INFORMATION GIVEN below:

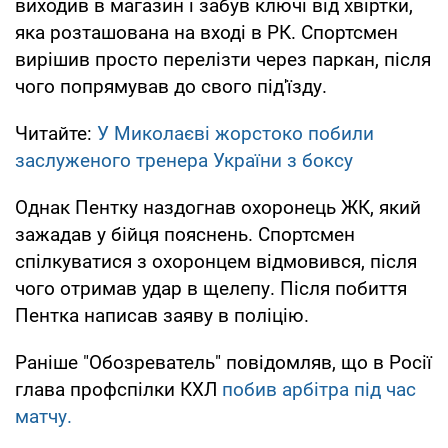
виходив в магазин і забув ключі від хвіртки,
яка розташована на вході в РК. Спортсмен
вирішив просто перелізти через паркан, після
чого попрямував до свого під'їзду.
Читайте:
У Миколаєві жорстоко побили
заслуженого тренера України з боксу
Однак Пентку наздогнав охоронець ЖК, який
зажадав у бійця пояснень. Спортсмен
спілкуватися з охоронцем відмовився, після
чого отримав удар в щелепу. Після побиття
Пентка написав заяву в поліцію.
Раніше "Обозреватель" повідомляв, що в Росії
глава профспілки КХЛ
побив арбітра під час
матчу.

End of INFORMATION GIVEN.

### JOB
Copy, word for word, the line that contains "спілкуватися з охоронцем відмовився, після" and every line after it through the end of the records, and nothing else.

### ANSWER FOR THE TASK
спілкуватися з охоронцем відмовився, після
чого отримав удар в щелепу. Після побиття
Пентка написав заяву в поліцію.
Раніше "Обозреватель" повідомляв, що в Росії
глава профспілки КХЛ
побив арбітра під час
матчу.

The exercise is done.